Affordable fare: DTW upgrade enjoys smooth takeoff - Cover Story

A successful flight is a matter of doing a number of small tasks correctly, and that's the approach Detroit Metro Airport took in its recent retrofit. While a new terminal got the headlines, retooling HVAC systems for existing space has revved up the savings and created first-class comfort. High-profile items like BAS and new chillers led the way, but other moves like replacing three-way valves and adding stack economizers to boilers also helped overall efficiency return to its upright position.

Anyone who has traveled to or through the Detroit Metropolitan Airport within the last ten years knows that it was due for a facelift. Aging buildings, poor lighting, and outdated HVAC equipment all contributed to lowered levels of customer satisfaction.

Not only did the airport lack consistent comfort levels, but its old chillers and inefficient boilers led to sky-high utility bills. Something had to be done. The Wayne County Airport Authority (WCAA) wanted to provide improvements that would be flexible enough to deliver world-class comfort and safety in future configurations. It also wanted to cut the airport's energy bills by 20% to 25%. This had to be accomplished by updating the airport's mechanical, electrical, and lighting systems. But there was no money to fund the enormous renovation project. The fact remained, though, that much of the HVAC equipment was failing and needed to be replaced. The airport found the solution to its problem through a performance contracting arrangement with Siemens Building Technologies.

The $15 million energy conservation project, which began in September 2001, was finished approximately 18 months later: On time, on budget, and with no changeorders. To date it is estimated that the project has saved the airport $1.8 million in energy costs.

GETTING STARTED

The energy conservation project was initially developed internally, through the airport's power plant department. The power plant oversees the central heating and cooling plants for the airport, and they had been trying to get budget approval for capital expenses for quite some time.

"We didn't have the capital funds to replace aging equipment, which was getting too expensive to maintain," said Len Cranston, power plant executive. "That's when we decided to try a performance contract or self-funding approach, whereby the cost of the contract is funded by the savings generated from the improvements."

After qualifying and competing for the project, Siemens presented the lowest price with the highest energy savings and won the contract.

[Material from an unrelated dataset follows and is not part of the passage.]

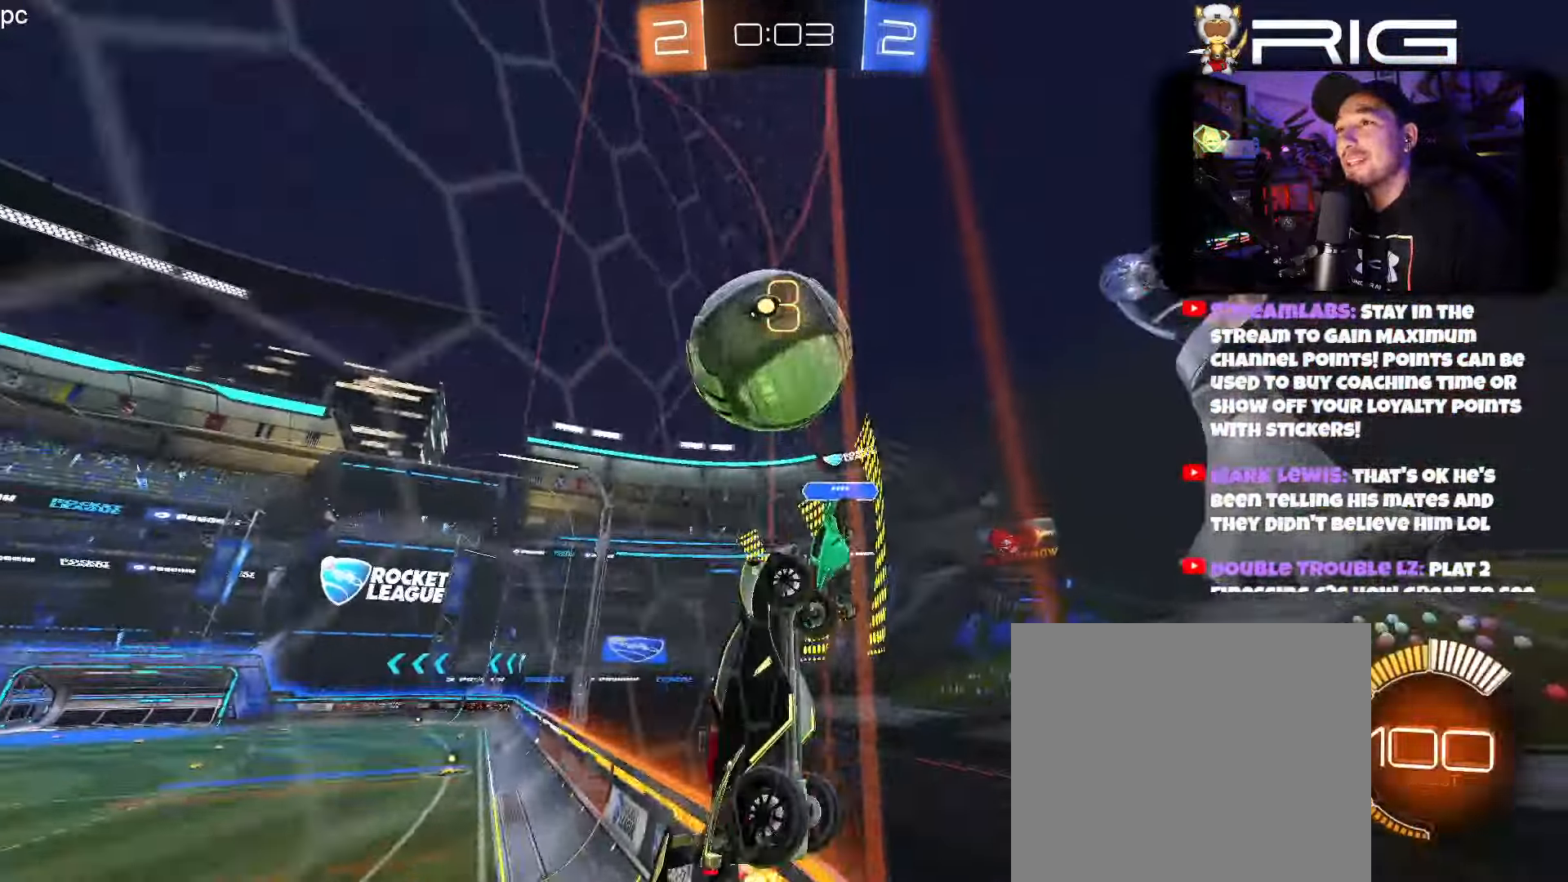
{"buttons": ["B", "R2"], "left_stick": "center", "events": [[16, "left_stick", "left"], [50, "B", "down"], [66, "left_stick", "center"], [133, "left_stick", "left"], [200, "left_stick", "center"]]}
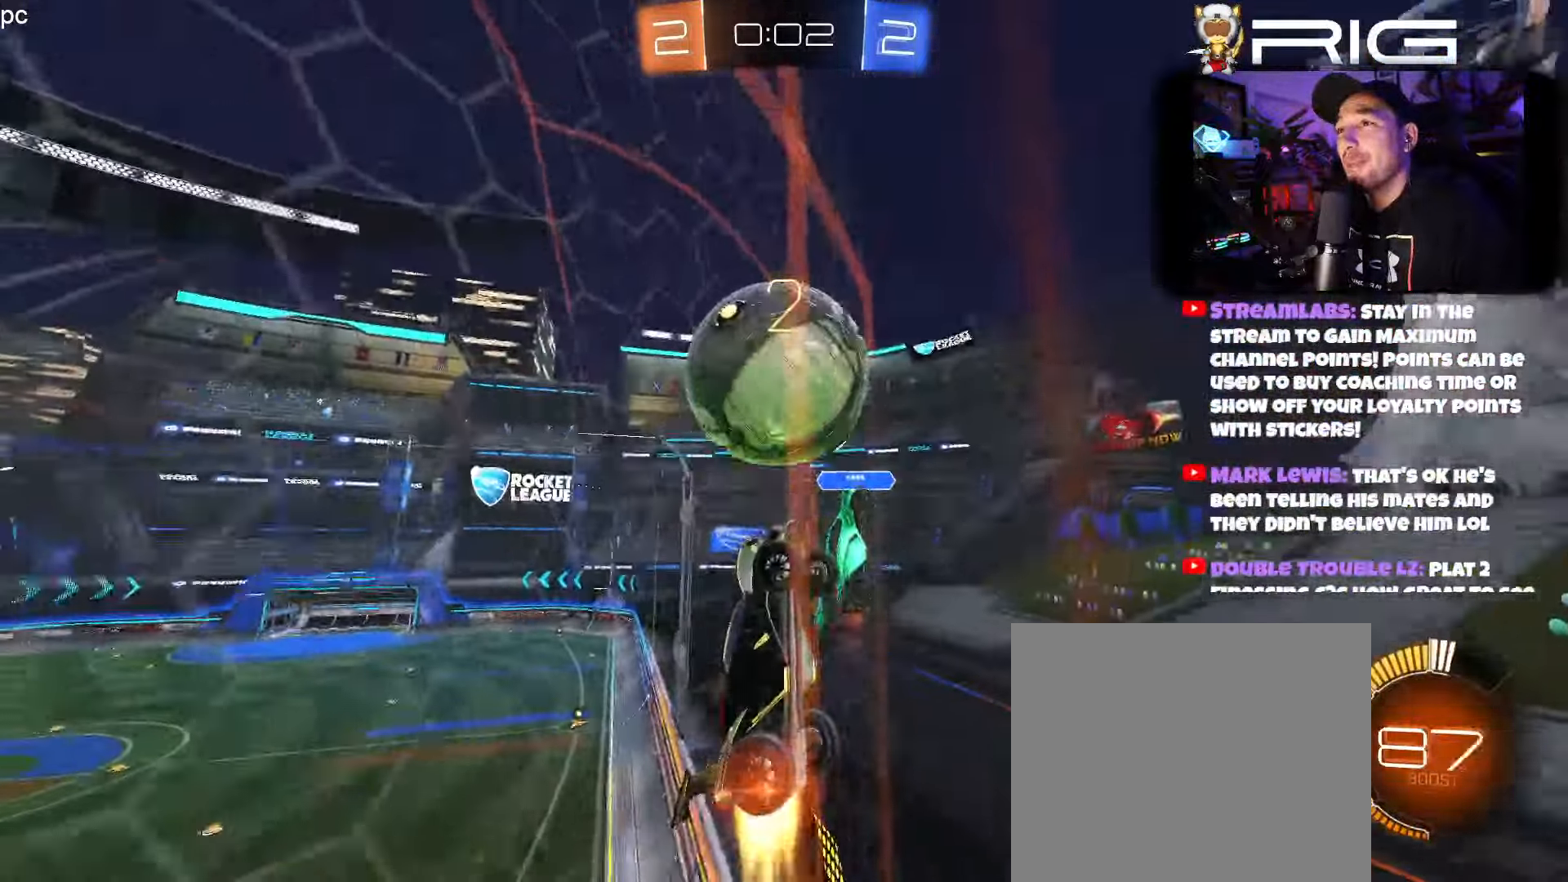
{"buttons": ["R2"], "left_stick": "center", "events": [[83, "left_stick", "left"], [166, "left_stick", "center"], [283, "left_stick", "left"], [350, "left_stick", "center"], [416, "B", "up"]]}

The scope of Siemens' work included energy efficiency audits of all the facilities, HVAC equipment retrofits and replacements, enhancements to the existing Siemens BAS, and retrofits to brighten lighting. In addition, most of the electrical systems were upgraded to include power monitoring to better manage the airport's electric power usage.



One of the airport's big problems was its chilled water system. "We ended up taking out three of their existing 2,000-ton electric chillers, which were about 30 years old," said Peter Gruener, project manager for Siemens Building Technologies in Livonia, MI. "One of the chillers was completely dead." Only one original chiller was left in place: A 1,500-ton electric unit that had been part of a partial retrofit approximately ten years ago.

In addition to old chillers, the airport had problems with the distribution network. Part of the problem was due to the ten-year-old retrofit project, which, if finished, was supposed to have updated the chilled water plant.

"They only did the first phase, which was to put in primary/secondary pumping, but they didn't do anything out in the field like replacing three way valves or correcting their bridge problems," said Greg Warner, P.E., senior energy engineer (now district performance assurance manager) for Siemens Building Technologies.

With the existing chilled water system, the airport was only getting a 3[degrees] to 5[degrees] [DELTA]T instead of a 10[degrees] [DELTA]T. This led to large energy consumption, because the existing chillers could only load 50% or 60% on a peak day. Consequently, they had to run three 300-hp secondary pumps at 80% or 90% all the time just to keep up with the flow in the system. This meant the power plant had to run two or three chillers at half load just to keep the system under control.

To solve the problem, Warner and his team first identified and replaced all the three-way valves in the system. They also rebalanced some of the nonfunctioning controls in the system. "They were set up for a tertiary loop, but they weren't controlling return water temperatures, so it wasn't getting the load out in the system that we needed. So we redid the controls," noted Warner.

When it came to replacing the chillers, Warner first looked at the energy costs of operating the chiller plant. He found that the chillers alone required 1.1 or 1.2 kW/ton--that and didn't include the power or pumps or any other equipment. Then Warner went through all the chiller logs to figure out the exact amount being pumped through the chiller plant.